Data in this exercise ▸
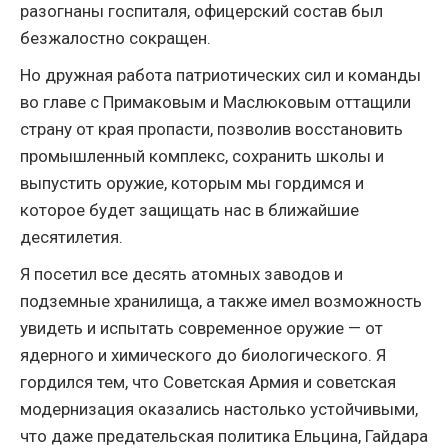
разогнаны госпиталя, офицерский состав был
безжалостно сокращен.
Но дружная работа патриотических сил и команды
во главе с Примаковым и Маслюковым оттащили
страну от края пропасти, позволив восстановить
промышленный комплекс, сохранить школы и
выпустить оружие, которым мы гордимся и
которое будет защищать нас в ближайшие
десятилетия.
Я посетил все десять атомных заводов и
подземные хранилища, а также имел возможность
увидеть и испытать современное оружие — от
ядерного и химического до биологического. Я
гордился тем, что Советская Армия и советская
модернизация оказались настолько устойчивыми,
что даже предательская политика Ельцина, Гайдара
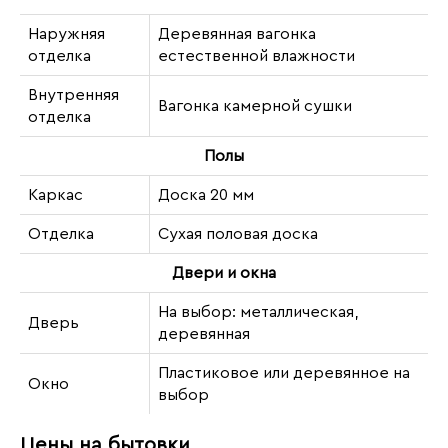
Наружняя
Деревянная вагонка
отделка
естественной влажности
Внутренняя
Вагонка камерной сушки
отделка
Полы
Каркас
Доска 20 мм
Отделка
Сухая половая доска
Двери и окна
На выбор: металлическая,
Дверь
деревянная
Пластиковое или деревянное на
Окно
выбор
Цены на бытовки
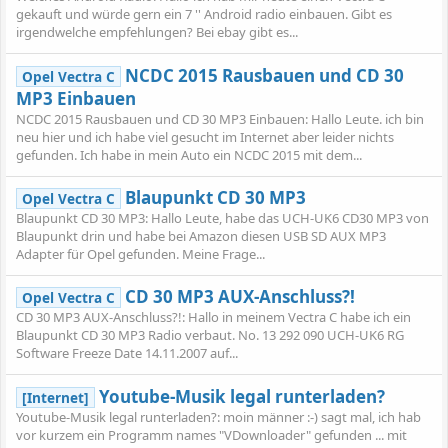
gekauft und würde gern ein 7 '' Android radio einbauen. Gibt es
irgendwelche empfehlungen? Bei ebay gibt es...
NCDC 2015 Rausbauen und CD 30
Opel Vectra C
MP3 Einbauen
NCDC 2015 Rausbauen und CD 30 MP3 Einbauen: Hallo Leute. ich bin
neu hier und ich habe viel gesucht im Internet aber leider nichts
gefunden. Ich habe in mein Auto ein NCDC 2015 mit dem...
Blaupunkt CD 30 MP3
Opel Vectra C
Blaupunkt CD 30 MP3: Hallo Leute, habe das UCH-UK6 CD30 MP3 von
Blaupunkt drin und habe bei Amazon diesen USB SD AUX MP3
Adapter für Opel gefunden. Meine Frage...
CD 30 MP3 AUX-Anschluss?!
Opel Vectra C
CD 30 MP3 AUX-Anschluss?!: Hallo in meinem Vectra C habe ich ein
Blaupunkt CD 30 MP3 Radio verbaut. No. 13 292 090 UCH-UK6 RG
Software Freeze Date 14.11.2007 auf...
Youtube-Musik legal runterladen?
[Internet]
Youtube-Musik legal runterladen?: moin männer :-) sagt mal, ich hab
vor kurzem ein Programm names "VDownloader" gefunden ... mit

Problem to work on ▸
State how many lines in the rows above contain the word "gefunden", and give only the number.

Result of the exercise ▸
3